We would have a different story if Jesus were to instruct the crowds to come forward and take their loaves and fish from a central distribution point. More different still if a full plate magically materialized in front of each person. Instead, the disciples distribute the food, looking again and again into hopeful and delighted eyes as they move from one hungry body to the next. What a different banquet this is, in contrast to the macabre celebration of Herod Antipas’s birthday in 14:6–11.
The meal in the desert is about more than survival. It’s a feast. Everyone eats until “filled” (chortazō in 14:20). Afterward, each of the Twelve gets a basket to collect the scraps—12 individual reminders of the plenitude. How fortunate many of us are to be able to eat our meals until we are “full” or “stuffed.” We can reasonably suppose that such an experience is rare for many of the Galileans Jesus feeds.
The abundance speaks to the depth of Jesus’s compassion and also to his courage in the face of the dangers that stalk people like him and John. Localized food shortages were common within the Roman Empire, and officials knew the political value of grain giveaways and circulating propaganda that trumpeted Rome’s ability to feed its people. Someone who’s able to feed the masses in a desolate place can give hope to the masses who reside in the empire’s periphery.

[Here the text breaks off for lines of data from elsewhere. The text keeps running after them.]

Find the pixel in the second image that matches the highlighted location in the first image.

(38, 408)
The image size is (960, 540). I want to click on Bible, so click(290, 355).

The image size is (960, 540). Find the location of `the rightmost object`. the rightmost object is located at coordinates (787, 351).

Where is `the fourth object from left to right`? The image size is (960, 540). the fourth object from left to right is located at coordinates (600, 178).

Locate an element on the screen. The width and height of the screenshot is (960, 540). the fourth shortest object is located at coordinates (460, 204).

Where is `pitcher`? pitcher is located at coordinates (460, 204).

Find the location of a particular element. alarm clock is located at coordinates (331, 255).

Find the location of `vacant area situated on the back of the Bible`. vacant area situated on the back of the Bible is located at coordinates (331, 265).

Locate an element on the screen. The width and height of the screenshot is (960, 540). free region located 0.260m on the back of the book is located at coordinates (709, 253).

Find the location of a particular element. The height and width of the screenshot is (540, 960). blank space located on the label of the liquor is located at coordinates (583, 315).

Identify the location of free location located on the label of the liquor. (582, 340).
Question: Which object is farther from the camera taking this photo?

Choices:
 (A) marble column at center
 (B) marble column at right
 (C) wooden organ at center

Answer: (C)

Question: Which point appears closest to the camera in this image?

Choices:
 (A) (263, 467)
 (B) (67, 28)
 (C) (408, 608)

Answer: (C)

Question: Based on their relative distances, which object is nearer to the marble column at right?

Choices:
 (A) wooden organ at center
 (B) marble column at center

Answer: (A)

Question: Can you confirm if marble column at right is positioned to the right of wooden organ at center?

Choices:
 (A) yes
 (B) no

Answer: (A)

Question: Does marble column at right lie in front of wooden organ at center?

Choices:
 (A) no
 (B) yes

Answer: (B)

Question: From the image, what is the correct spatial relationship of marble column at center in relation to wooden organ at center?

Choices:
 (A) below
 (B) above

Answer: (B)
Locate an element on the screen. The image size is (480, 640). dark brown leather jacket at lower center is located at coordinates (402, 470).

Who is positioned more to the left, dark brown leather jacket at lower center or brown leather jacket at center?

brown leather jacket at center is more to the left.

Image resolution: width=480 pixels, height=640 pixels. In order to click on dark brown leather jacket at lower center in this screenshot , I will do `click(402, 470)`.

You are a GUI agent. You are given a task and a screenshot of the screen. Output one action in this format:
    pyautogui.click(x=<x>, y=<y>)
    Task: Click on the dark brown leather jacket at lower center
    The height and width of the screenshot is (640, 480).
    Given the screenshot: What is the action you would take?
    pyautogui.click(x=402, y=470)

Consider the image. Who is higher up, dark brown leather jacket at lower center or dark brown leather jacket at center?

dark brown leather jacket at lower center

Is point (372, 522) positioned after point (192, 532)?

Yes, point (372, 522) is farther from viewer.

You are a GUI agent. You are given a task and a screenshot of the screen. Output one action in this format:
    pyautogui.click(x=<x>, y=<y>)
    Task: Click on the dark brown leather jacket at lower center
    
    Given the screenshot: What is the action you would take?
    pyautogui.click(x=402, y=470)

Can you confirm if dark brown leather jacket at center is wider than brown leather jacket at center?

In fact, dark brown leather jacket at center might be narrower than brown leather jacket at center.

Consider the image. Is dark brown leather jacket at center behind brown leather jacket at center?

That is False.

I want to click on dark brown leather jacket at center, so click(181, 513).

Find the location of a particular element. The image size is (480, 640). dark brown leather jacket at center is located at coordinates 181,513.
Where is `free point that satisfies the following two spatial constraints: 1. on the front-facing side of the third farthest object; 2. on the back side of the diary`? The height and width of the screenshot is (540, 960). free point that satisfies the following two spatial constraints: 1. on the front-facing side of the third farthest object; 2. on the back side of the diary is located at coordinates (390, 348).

This passage must remind us that hungry people are not metaphors. Hunger is persistent. It always returns, as we are reminded by “The Feeding of Many More Than 4000,” which comes in Matthew 15:32–39. Compassion must not grow tired. God summons the church to mercy, generosity, and problem-solving.
That work will often be criticized, if not criminalized. In some settings, compassion is dangerous.
“You pray for the hungry. Then you feed them. This is how prayer works.” (This statement is widely attributed to Pope Francis, but apparently it’s more a paraphrase of his teachings than an actual quotation.)